Having demonstrated that knocking out all the genes in the zebrafish genome is a realistic possibility, the researchers have initiated collaboration between NIH and Peking University for a large-scale zebrafish gene knockout bank. At Peking University, the home of Dr. Burgess' collaborators, a very large zebrafish facility was recently built, which is more than 10 times larger than the size of Dr. Burgess' zebrafish facility at NIH. The Peking University facility has capacity to execute the high number of mutagenic events and fish breeding that, combined with the expertise at NIH, will enable the development of a zebrafish knockout bank.
"I could not do the next steps in my very small fish room here at NIH," said Dr. Burgess. "Peking University has been a valuable collaborator for this project and because of their very large facility we have the resources needed to do this project on a scale that would make it of significant impact. It is sort of a perfect union."

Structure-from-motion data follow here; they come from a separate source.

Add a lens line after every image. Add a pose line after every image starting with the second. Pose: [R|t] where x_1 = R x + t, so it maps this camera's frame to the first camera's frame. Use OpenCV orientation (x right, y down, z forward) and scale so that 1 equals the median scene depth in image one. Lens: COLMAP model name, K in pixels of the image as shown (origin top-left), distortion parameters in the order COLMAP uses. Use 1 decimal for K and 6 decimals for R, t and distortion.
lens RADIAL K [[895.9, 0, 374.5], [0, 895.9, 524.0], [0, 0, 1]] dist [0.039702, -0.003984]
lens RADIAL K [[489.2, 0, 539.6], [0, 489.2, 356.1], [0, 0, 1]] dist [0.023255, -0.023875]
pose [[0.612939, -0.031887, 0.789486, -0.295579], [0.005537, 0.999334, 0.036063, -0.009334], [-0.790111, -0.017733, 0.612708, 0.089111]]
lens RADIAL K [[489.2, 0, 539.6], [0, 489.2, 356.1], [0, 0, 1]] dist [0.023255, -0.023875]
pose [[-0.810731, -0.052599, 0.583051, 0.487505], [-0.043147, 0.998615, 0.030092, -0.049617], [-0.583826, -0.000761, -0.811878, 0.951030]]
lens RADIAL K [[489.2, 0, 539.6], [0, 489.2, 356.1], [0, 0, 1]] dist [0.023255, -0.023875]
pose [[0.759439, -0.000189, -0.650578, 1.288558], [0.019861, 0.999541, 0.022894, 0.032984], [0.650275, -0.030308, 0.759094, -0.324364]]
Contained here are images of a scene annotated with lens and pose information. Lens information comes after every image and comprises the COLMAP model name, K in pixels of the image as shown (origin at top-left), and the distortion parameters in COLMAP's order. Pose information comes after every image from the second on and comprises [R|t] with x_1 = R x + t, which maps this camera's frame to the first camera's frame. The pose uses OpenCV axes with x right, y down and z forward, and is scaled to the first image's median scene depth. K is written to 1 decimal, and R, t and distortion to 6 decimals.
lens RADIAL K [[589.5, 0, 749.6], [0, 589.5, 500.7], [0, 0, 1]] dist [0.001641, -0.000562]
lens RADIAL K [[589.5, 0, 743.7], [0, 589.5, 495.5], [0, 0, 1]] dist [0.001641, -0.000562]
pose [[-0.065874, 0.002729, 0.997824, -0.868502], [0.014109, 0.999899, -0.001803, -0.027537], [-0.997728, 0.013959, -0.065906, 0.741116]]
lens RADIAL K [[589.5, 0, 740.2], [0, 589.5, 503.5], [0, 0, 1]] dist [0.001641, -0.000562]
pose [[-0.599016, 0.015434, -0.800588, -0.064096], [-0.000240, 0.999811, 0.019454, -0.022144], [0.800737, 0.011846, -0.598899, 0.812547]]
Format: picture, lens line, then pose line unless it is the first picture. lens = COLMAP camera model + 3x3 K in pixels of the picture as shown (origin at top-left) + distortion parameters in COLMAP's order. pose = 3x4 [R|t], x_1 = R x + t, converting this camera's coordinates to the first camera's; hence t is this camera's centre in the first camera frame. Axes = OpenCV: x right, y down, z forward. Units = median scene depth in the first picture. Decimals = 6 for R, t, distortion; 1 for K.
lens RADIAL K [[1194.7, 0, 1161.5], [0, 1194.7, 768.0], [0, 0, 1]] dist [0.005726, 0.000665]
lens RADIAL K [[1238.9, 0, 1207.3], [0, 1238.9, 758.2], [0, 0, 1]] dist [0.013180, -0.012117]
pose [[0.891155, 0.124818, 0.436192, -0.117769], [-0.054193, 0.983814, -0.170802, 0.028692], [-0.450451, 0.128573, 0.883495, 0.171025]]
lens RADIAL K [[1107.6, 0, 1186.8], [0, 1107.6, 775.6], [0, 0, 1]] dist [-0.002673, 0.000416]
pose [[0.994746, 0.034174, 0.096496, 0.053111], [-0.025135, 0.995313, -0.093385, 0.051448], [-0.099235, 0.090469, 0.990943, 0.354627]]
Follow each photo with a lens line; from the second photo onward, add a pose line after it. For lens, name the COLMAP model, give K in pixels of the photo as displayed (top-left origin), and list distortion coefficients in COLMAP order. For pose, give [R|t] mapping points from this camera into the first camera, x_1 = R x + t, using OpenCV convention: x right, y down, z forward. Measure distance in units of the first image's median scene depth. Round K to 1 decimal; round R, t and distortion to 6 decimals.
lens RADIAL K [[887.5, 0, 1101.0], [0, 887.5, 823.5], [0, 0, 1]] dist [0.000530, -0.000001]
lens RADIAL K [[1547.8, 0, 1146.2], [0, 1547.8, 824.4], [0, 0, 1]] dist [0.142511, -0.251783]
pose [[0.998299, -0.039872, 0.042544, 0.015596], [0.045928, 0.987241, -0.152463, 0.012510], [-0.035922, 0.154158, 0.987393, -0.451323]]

The zebrafish knockout bank envisioned by Dr. Burgess will entail a distribution capacity from a zebrafish stock center. NHGRI and Peking University are currently in discussions with the Zebrafish International Resource Center to see if distribution through that facility is possible. "NHGRI and Peking University established a cooperative agreement before the research collaboration got started so there was a clear institutional understanding that this will be a resource that's freely available to all scientists when we are done."
"It is a very large institutional commitment to zebrafish research to be sure," he added. "We foresee that if a researcher wants a particular gene mutation, they look it up on an Internet browser for the retroviral mutation in your gene of interest, order it and receive the mutant carrier fish in a matter of days."
The zebrafish knockouts would have enormous utility for research, particularly for studies of adult phenotypes, behavioral traits or cancer susceptibility. Probably 90 percent or more of the genes knocked out in the zebrafish genome will survive to adulthood, though traditionally most of the screening of zebrafish is done in the first five days of development because of the need for space to house so many fish.
Dr. Burgess envisions next undertaking the process to mutagenize every zebrafish gene using the techniques just published and eventually will use this resource to generate live knockout fish. "Conceivably, we can systematically test what would happen if we knocked out each and every gene in the zebrafish genome, and a 'living library' of all these gene knockouts could be housed in a large, but feasible, fish facility," he said. "On a good day mice have merely a fraction of that potential."